“Here, also, there is shelling. It targeted the building with a number of mortar shells. But, definitely, they are nothing like the shelling in Ghouta,” says Mahmoud al-Sahar, who arrived at Jisr al-Shughur in Northern Idlib from Damascus’ Eastern Ghouta.
With the arrival of thousands of Eastern Ghouta’s displaced persons, the people’s initiatives and the local organizations’ projects followed aiming to house the displaced people temporarily, until they are transported into more stable places.
Al-Sahar is one out of 22 families that housed a building in Jisr al-Shughur, which Assad’s forces used as a barrack, when they had control over the area.
Statistics by the United Nations Office for the Coordination of Humanitarian Affairs (OCHA) indicate that the number of the housing centers in Idlib and the rural parts of Hama and Aleppo has reached 168 positions, accommodating 12700 families from the different parts of Eastern Ghouta.
Employees Donate Their Salaries to Restore the Building
“With the buses’ kick off from Eastern Ghouta to the point zero, located in the town of Qalaat al-Madiq in rural Hama, we announced a state of alert to provide these displaced people’s needs. This triggered the idea of donating a part of the employees’ salaries to restore this building,” explains Ahmad Lulu, the Director of “Ataa” for Relief Organization’s office in Jisr al-Shughur and the restoration project’s manager.
“We managed to collect about nine thousand dollars to cover the project’s costs. We immediately focused on a building in the area of Jisr al-Shughur; it consists of three floors. Racing with time, we managed to restore the building in three days,” Lulu added.
Formerly, the building was used as a hospice. After the break out of the revolution, Assad’s forces have turned it into a military barrack. It remained thus until Jisr al-Shughur was controlled, in April 2015, after which the building was managed by local civil associations, on top of which was “al-Birr Association”.
Following months of abandonment, the organization rehabilitated it and provided it with solar energy boards and electricity batteries for lighting. Its housing capacity, thus, reached 25 families, with covering the operation costs for three months.
Iyad al-Na’ssan, the director of the Organization’s office in Hama, told Enab Baldi about the project’s moral effect, “for most of the projects usually undergo a process of marketing and are being studied, in addition to many other boring routine procedures, which might end with approval or refusal. However, this project was our choice, and we needed no one’s approval to implement it.”
In Need for Medical care
Omar Katab, displaced from Eastern Ghouta, lives with his family that consists of 15 members, tells Enab Baladi that “any place is better than where we were living in Ghouta. We lived in the crowded damp basements and the danger of death haunted us from every side. We left Ghouta without taking anything with us.”

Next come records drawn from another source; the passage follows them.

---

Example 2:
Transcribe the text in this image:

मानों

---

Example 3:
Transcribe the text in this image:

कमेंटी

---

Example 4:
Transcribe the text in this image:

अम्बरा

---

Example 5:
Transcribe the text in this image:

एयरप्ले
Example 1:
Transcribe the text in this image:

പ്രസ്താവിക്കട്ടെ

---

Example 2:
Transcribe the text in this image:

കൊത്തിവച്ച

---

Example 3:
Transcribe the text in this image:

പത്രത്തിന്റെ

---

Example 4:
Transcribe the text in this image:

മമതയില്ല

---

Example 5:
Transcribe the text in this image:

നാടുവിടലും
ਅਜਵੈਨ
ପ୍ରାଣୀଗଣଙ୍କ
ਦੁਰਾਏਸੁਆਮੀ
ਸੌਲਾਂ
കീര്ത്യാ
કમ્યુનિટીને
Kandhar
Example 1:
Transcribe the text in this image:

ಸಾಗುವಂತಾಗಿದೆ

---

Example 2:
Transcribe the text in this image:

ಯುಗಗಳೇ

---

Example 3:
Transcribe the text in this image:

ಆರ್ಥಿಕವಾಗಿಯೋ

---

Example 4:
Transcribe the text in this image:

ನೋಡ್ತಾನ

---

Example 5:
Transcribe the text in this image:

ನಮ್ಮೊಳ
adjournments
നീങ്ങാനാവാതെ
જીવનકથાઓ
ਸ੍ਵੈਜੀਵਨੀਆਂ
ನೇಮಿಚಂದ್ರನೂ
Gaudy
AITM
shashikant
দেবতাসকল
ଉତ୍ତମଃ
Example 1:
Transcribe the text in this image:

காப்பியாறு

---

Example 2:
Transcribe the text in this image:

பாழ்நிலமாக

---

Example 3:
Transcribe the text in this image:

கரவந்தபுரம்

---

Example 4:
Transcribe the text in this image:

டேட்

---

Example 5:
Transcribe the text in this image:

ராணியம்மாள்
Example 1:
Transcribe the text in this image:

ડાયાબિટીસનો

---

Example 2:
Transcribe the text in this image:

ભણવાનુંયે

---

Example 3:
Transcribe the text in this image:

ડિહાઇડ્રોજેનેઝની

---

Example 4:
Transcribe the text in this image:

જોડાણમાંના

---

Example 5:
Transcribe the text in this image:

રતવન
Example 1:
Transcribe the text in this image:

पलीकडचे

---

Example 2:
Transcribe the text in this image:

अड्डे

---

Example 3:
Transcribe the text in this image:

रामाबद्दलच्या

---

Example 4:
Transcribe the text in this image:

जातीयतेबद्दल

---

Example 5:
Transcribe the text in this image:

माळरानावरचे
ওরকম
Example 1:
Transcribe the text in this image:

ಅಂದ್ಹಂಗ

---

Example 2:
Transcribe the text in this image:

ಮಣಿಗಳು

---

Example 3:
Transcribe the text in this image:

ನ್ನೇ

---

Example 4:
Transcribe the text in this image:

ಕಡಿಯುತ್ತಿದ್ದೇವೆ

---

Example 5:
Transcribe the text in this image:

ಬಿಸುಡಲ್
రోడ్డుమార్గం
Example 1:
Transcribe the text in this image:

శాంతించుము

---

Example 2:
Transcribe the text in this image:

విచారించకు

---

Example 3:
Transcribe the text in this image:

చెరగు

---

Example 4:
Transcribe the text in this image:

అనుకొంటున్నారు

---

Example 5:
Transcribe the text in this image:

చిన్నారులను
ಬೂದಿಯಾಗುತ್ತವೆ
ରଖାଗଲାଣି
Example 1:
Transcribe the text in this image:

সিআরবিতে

Despite what the Organization is offering, there is a shortage in medical services, especially provided for children with all the health issues that accompanied them during the siege, according to Omar.
Eastern Ghouta has been besieged since the summer of 2013, through which new diseases have proliferated, including malnutrition that killed a number of children. It has also witnessed a massive shelling, the intensity of which has increased in the past a few months, which led to more than a thousand deaths and hundreds of injured people.

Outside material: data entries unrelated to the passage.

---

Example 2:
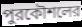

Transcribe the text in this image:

পুরকৌশলের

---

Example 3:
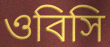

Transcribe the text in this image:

ওবিসি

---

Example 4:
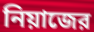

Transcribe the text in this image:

নিয়াজের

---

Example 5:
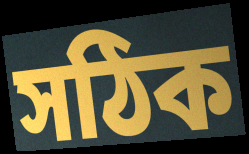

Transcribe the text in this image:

সঠিক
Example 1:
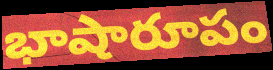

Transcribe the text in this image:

భాషారూపం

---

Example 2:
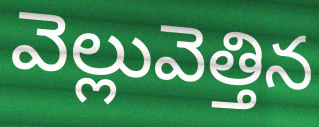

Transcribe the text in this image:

వెల్లువెత్తిన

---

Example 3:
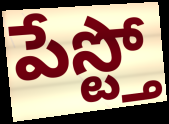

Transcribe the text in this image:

పేస్ట్తో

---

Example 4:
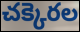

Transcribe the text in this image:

చక్కెరల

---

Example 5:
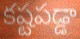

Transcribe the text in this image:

కష్టపడ్డా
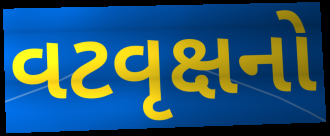
વટવૃક્ષનો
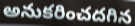
అనుకరించదగిన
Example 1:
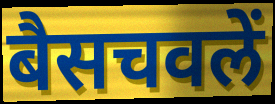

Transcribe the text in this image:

बैसचवलें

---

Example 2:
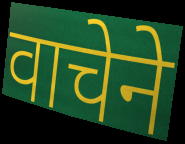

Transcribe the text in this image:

वाचेने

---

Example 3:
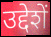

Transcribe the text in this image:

उद्देशें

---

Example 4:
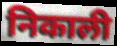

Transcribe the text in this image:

निकाली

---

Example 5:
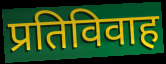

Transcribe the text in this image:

प्रतिविवाह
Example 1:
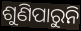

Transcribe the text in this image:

ଶୁଣିପାରୁନି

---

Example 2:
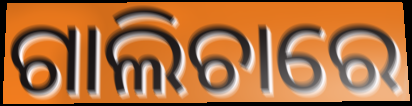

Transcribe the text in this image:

ଗାଲିଚାରେ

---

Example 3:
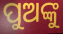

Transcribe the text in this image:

ପୁଅଙ୍କୁ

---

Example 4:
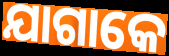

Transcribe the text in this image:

ଯାଗାକେ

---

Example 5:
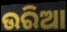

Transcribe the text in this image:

ଉରିଆ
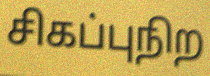
சிகப்புநிற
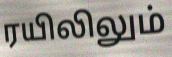
ரயிலிலும்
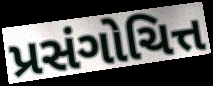
પ્રસંગોચિત્ત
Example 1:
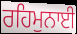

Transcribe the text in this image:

ਰਹਿਮੁਨਾਈ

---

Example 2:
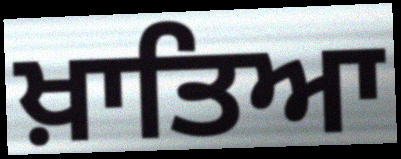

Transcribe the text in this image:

ਖ਼ਾਤਿਆ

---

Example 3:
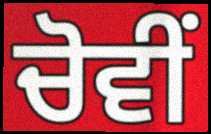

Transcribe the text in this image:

ਚੋਵੀਂ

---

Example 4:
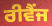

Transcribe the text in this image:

ਰੀਵੈਂਜ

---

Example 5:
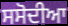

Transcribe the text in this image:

ਸਸੋਦੀਆ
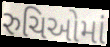
રુચિઓમાં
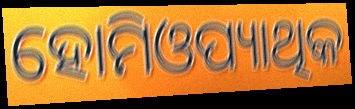
ହୋମିଓପ୍ୟାଥିକ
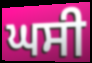
ਘਸੀ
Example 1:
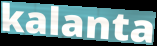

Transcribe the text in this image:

kalanta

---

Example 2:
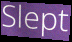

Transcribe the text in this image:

Slept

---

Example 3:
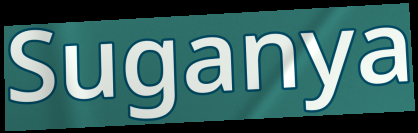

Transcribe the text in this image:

Suganya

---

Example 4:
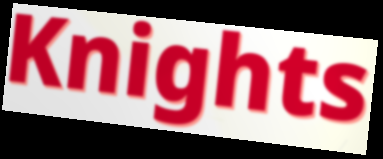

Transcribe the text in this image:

Knights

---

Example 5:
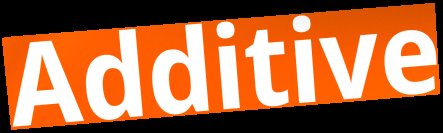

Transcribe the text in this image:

Additive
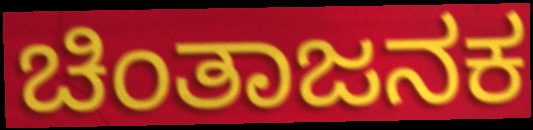
ಚಿಂತಾಜನಕ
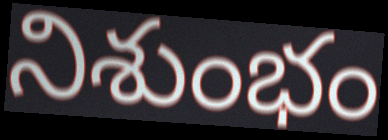
నిశుంభం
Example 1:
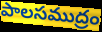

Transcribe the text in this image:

పాలసముద్రం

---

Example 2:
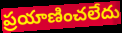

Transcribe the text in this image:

ప్రయాణించలేదు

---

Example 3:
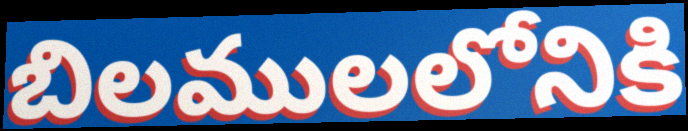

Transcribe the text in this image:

బిలములలోనికి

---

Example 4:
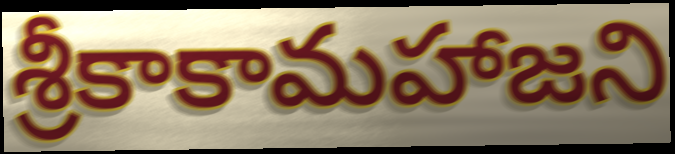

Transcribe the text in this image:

శ్రీకాకామహాజని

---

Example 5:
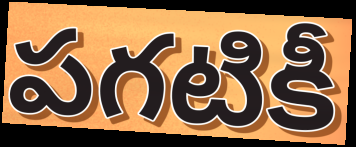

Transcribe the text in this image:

పగటికీ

Abbas al-Omar, from the city of Jisr al-Shughur, believes that these projects are like a first aid solution for the displaced people, but they cannot be considered a permeant place to house.
He said that the displaced people, just like the host community, must seek finding a more stable place and to rebuild all that they have lost.
Idlib governorate incubates 2.5 million people, including more than a million-displaced people. With the arrival of more than 50 thousand displaced persons from Eastern Ghouta, many questions have been raised concerning the governorates’ ability to accommodate more civilians and to provide them with houses and resources that cover their demands.